Tuesday, February 7, 2012

Life Lessons from Charles John Huffam Dickens





Today is the day; it's Dickens's bicentenary. Two hundred years since the man who was to create Oliver Twist, Ebenezer Scrooge and Miss Havisham came into the world. I feel a peculiar affinity to Charles John Huffam as he's the most well-known writer I'm exploring as I write up my PhD on the Victorian Christmas. It's amazing how this writer's works seem to have subtly seeped into the national, and international, mindset. Whenever I'm in London I can't help but remember his descriptions of the urban metropolis. I walk down the same streets and, with his words in mind, I'm able to vividly recapture the sights, smells and colour of a city almost two hundred years younger. 

In the first year of my research I read Peter Ackroyd's biography of the writer, entitled Dickens. I was struck by Ackroyd's depiction of Dickens's unflagging creative energy. One of the things that is undeniable about him is that he was an incredibly hard worker. To regularly write novels the size of Bleak House; contribute to, and meticulously edit periodicals; and travel around the country giving public readings, you'd have to be, especially in Victorian London. Not to mention Dickens's theatrical endeavours, his charity work, and, of course, his yearly contributions to the Christmas marketplace. While I'm no hero-worshipper of Dickens (have you read this article?) I always find hard workers very inspirational.

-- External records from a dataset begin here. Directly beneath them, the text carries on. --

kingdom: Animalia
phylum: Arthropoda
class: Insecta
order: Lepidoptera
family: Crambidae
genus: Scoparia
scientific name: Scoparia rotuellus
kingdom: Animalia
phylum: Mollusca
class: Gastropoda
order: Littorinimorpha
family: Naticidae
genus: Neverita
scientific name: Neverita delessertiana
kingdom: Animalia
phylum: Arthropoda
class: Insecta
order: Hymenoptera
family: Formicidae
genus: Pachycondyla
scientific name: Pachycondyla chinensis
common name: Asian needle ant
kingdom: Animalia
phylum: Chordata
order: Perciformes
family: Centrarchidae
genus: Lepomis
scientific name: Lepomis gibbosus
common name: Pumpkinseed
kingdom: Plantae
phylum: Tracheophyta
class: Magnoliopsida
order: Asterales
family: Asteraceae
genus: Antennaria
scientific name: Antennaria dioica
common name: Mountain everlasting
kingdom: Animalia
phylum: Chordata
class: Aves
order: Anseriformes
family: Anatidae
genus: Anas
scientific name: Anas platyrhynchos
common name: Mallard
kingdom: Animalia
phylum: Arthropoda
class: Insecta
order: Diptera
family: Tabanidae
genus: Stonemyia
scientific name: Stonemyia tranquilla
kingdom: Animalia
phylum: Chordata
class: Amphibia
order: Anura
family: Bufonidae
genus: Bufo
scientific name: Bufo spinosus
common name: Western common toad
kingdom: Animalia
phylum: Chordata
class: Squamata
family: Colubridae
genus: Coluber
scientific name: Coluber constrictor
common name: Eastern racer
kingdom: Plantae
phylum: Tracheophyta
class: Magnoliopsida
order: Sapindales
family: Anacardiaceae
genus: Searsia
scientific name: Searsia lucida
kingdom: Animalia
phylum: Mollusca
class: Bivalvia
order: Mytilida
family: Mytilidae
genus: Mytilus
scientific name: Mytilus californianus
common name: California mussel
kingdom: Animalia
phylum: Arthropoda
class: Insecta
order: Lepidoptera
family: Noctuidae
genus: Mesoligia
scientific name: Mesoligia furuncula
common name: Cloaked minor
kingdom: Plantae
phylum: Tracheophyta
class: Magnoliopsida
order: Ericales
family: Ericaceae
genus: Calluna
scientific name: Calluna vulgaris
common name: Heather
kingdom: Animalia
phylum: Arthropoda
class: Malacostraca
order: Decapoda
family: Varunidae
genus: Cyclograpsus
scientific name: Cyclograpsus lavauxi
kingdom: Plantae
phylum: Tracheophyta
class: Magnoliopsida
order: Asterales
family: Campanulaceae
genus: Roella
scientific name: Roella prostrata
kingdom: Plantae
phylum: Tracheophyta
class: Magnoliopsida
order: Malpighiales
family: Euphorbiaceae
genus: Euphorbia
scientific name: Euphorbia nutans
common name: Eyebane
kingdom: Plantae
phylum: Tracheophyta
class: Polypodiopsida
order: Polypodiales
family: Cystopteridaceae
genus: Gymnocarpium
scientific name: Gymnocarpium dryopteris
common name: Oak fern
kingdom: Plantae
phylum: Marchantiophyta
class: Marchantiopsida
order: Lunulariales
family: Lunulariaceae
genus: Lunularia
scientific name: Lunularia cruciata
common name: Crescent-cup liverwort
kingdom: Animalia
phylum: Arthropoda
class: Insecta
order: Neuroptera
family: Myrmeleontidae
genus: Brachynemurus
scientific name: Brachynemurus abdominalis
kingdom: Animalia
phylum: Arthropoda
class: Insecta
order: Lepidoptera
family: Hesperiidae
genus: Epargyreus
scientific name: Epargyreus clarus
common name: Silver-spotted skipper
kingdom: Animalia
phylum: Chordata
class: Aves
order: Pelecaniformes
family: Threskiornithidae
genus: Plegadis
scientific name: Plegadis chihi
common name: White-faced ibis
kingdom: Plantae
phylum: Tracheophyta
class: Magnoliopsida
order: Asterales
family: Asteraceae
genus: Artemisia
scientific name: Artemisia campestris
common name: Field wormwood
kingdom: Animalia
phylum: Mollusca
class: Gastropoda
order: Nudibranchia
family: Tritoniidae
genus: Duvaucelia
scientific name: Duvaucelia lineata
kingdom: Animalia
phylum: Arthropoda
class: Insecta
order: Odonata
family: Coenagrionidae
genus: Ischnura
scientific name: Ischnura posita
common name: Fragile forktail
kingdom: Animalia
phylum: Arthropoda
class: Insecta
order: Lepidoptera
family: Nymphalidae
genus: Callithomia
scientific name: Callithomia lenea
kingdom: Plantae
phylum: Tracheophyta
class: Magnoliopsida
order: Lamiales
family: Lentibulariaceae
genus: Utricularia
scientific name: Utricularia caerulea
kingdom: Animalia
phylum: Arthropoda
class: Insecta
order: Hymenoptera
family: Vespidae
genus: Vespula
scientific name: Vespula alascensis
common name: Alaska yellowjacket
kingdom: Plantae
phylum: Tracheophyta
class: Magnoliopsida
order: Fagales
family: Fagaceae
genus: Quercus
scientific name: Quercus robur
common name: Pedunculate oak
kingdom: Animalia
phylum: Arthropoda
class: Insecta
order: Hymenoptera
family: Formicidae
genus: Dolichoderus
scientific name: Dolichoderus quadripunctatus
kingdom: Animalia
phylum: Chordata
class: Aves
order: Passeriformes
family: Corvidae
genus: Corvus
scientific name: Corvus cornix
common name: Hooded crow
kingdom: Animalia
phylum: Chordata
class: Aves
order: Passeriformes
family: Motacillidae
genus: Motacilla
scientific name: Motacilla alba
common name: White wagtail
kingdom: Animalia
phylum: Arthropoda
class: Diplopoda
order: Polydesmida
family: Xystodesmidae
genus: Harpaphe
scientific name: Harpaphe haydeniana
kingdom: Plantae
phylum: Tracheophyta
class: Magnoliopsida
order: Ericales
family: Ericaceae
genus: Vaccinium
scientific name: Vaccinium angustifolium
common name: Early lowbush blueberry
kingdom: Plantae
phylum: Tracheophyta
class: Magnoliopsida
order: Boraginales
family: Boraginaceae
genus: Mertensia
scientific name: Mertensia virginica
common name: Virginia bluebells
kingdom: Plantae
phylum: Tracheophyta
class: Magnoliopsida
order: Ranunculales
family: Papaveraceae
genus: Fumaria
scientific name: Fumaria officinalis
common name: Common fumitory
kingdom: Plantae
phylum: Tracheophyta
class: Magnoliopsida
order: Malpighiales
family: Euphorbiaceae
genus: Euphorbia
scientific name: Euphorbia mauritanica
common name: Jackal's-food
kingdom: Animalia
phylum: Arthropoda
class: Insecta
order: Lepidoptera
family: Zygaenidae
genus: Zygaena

In between his work, and often as a thought-filled extension of his work, he loved to walk. Walking was part of his daily routine - sometimes he would clock up double-digit miles wandering through the bustling city, and often in the middle of the night he would set out on a dark ramble through the streets of London. After reading about Dickens's schedule of solid writing sandwiched between endless walks, I remember feeling challenged to walk more myself. Now I usually walk for an hour each day, and although it may not be through the dark streets of nineteenth century London, and I definitely don't walk 20 miles, it gives me that space to move and think and focus, and...it's a little bit of the real Dickens in my daily life.